Written by Stephen M. Gavazzi, Ph.D. for The Conversation.
Universities have lost public support in recent years. In order to get it back, college presidents should worry less about how their institutions fare in college rankings and focus more on affordability, great teaching and doing research that matters most to the communities they serve.
Those are among the key recommendations that various stakeholders make in the newly released book “Land-Grant Universities for the Future: Higher Education for the Public Good.”
The book comes at a time when an increasing number of Americans – mostly Republicans – have lost confidence in higher education. For instance, a 2017 Gallup survey found that while 56 percent of Democrats and Democratic-leaning individuals had a great deal or a lot of confidence in higher education, only 33 percent of Republican or Republican-leaning individuals did.
For the “Land-Grant Universities for the Future” book, my co-author – West Virginia University president E. Gordon Gee – and I interviewed 27 presidents and chancellors about the current issues facing public universities. Several themes arose.
We then ran those themes past people who work outside of a university but who still have an interest in higher education, such as lawmakers, college accreditors and community leaders.
Unlike the university presidents, many of whom noted the pressure they were under to maintain or increase their stature in U.S. News and World Report and other lists, stakeholders weren’t concerned with how well a university did in college rankings. Instead, they were concerned with how well the institution was serving the public. Here’s a portion of what they recommended.
1. Demonstrate efficiency
Before university leaders ask for more state support, they must demonstrate that they are being more efficient with the funding they currently get. Those universities leading the way on this front – including exemplars such as the University of Wisconsin system and The Ohio State University – are directly connecting savings gained from lower operational costs with noticeable reductions in the cost of attending college. In fact, Ohio and Wisconsin were ranked No. 1 and No. 9, respectively, in lowest tuition increases over the last decade.
2. Focus on teaching well
There also should be much greater emphasis placed on high-quality instruction of both undergraduate and graduate students. More and more universities seem to be getting this message, as recent teaching “centers of excellence” have sprung up in such geographically diverse institutions as Boston College, the University of South Carolina and the University of Oklahoma. These centers all promote a similar message that great teaching really matters at the university level. While rock-solid evidence of what constitutes effective teaching is still lacking, most of these efforts are built on the commonsense notion that instructor self-awareness goes a long way toward increased teacher effectiveness.
3. Engage the community
Colleges shouldn’t be isolated places where learning takes place only with students on campus. Instead, colleges must do more to engage the communities in which they are based. That’s what San Jose State University is doing through its award-winning CommUniverCity initiative. Through the initiative, the university partners with the city, local businesses, nonprofits and residents on a variety of projects. The projects range from “tactical urbanism” projects to liven up small parts of the city to a nutrition and garden education program meant to teach children to live healthier lives. CommUniverCity is part of a trend of increased interest in community engagement, as evidenced in the growing number of colleges that successfully apply for the Carnegie Foundation’s Classification for Community Engagement and the Innovation and Economic Prosperity designation awarded by the Association for Public and Land-Grant Universities. Using the Innovation and Economic Prosperity designation as an example, there were only 16 universities with that designation in 2013. As of this year, 63 universities have been given that designation.

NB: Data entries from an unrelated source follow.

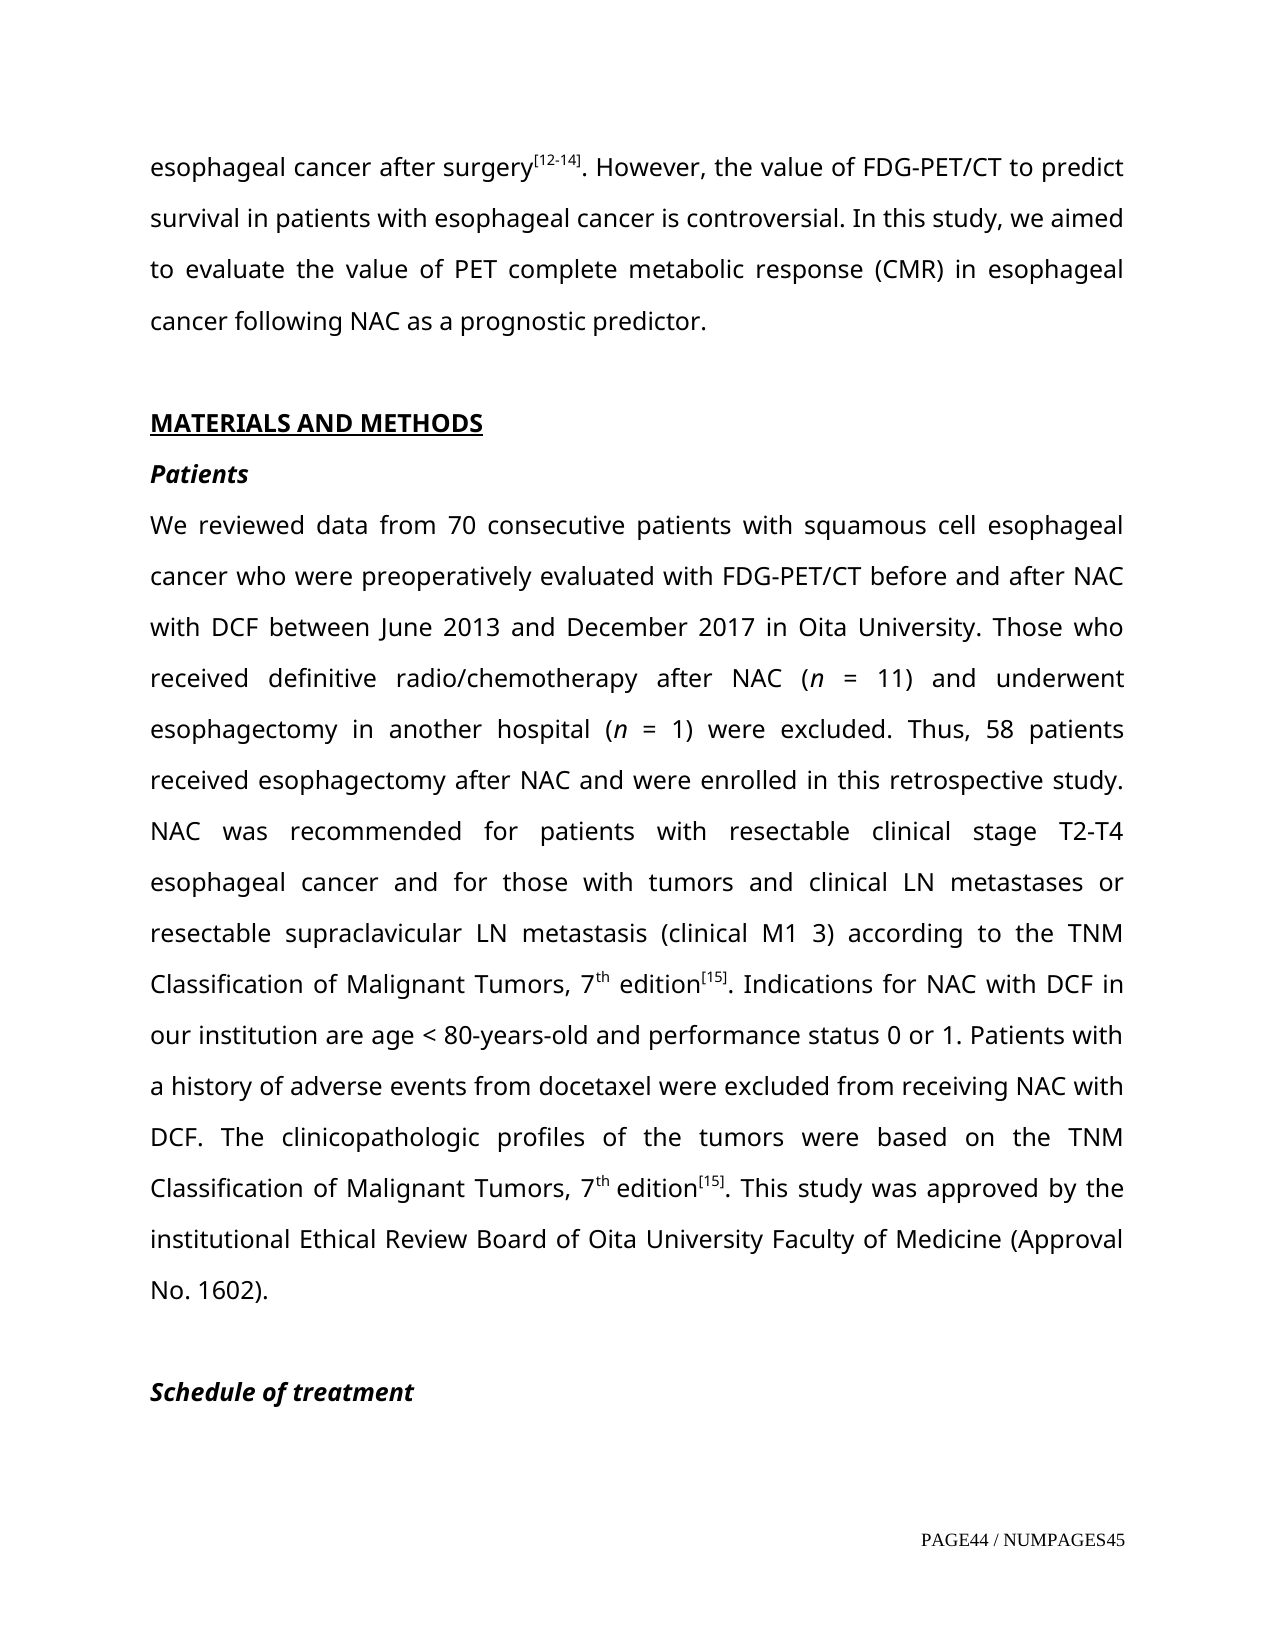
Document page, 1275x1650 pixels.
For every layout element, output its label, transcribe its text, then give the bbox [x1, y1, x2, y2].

text Schedule of treatment [150, 1375, 1125, 1409]
text MATERIALS AND METHODS [150, 405, 1125, 439]
text We reviewed data from 70 consecutive patients with squamous cell esophageal cancer who were preoperatively evaluated with FDG-PET/CT before and after NAC with DCF between June 2013 and December 2017 in Oita University. Those who received definitive radio/chemotherapy after NAC (n = 11) and underwent esophagectomy in another hospital (n = 1) were excluded. Thus, 58 patients received esophagectomy after NAC and were enrolled in this retrospective study. NAC was recommended for patients with resectable clinical stage T2-T4 esophageal cancer and for those with tumors and clinical LN metastases or resectable supraclavicular LN metastasis (clinical M1 3) according to the TNM Classification of Malignant Tumors, 7th edition[15]. Indications for NAC with DCF in our institution are age < 80-years-old and performance status 0 or 1. Patients with a history of adverse events from docetaxel were excluded from receiving NAC with DCF. The clinicopathologic profiles of the tumors were based on the TNM Classification of Malignant Tumors, 7th edition[15]. This study was approved by the institutional Ethical Review Board of Oita University Faculty of Medicine (Approval No. 1602). [150, 507, 1125, 1307]
text Patients [150, 456, 1125, 490]
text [150, 150, 1125, 337]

4. Do research that matters
When research is conducted, it should be easy for the public to recognize the immediate benefits. Perhaps most well-known are the results generated from the research conducted at university medical centers, such as the latest breakthrough on spotting early stage cancer through a blood test developed at Johns Hopkins University. Beyond medicine, universities also must be involved in the most pressing social ills. For example, researchers from a variety of disciplines at West Virginia University – from behavioral medicine and psychology to economics – are collaborating to battle the opiate crisis that is raging in that state.
5. Focus on affordability, not rankings
National rankings are meaningless, especially if a college degree is not both affordable for and accessible to qualified students. But while colleges are under pressure to stay or become affordable, they also face increased demand for amenities such as upscale dorms and state-of-the-art recreational facilities. This means tough choices must be made. Many universities are now erring on the side of cost containment. The University of California system’s new affordable student housing initiative provides perhaps one of the best and most recent examples in this regard. The initiative involves 14,000 new affordable student housing beds by fall of 2020.
Of course, difficult decisions demand leadership. Which brings us back to the university presidents and chancellors we interviewed for our study. Importantly, when asked to describe future threats to public universities, many of these leaders mentioned the dangers associated with complacency. Is that future already here? Are universities now the victims of their own previous successes?
Evidence from opinion polls such as the Gallup survey and the Pew Research Trust survey indicates the clear and present danger that complacency poses to the nation’s support for its public universities. Presidents and chancellors who ignore the public’s demands for change at their universities – to become more efficient, value great teaching, conduct research that solves real-life problems, be more affordable and accessible to the widest range of students – do so at their own peril.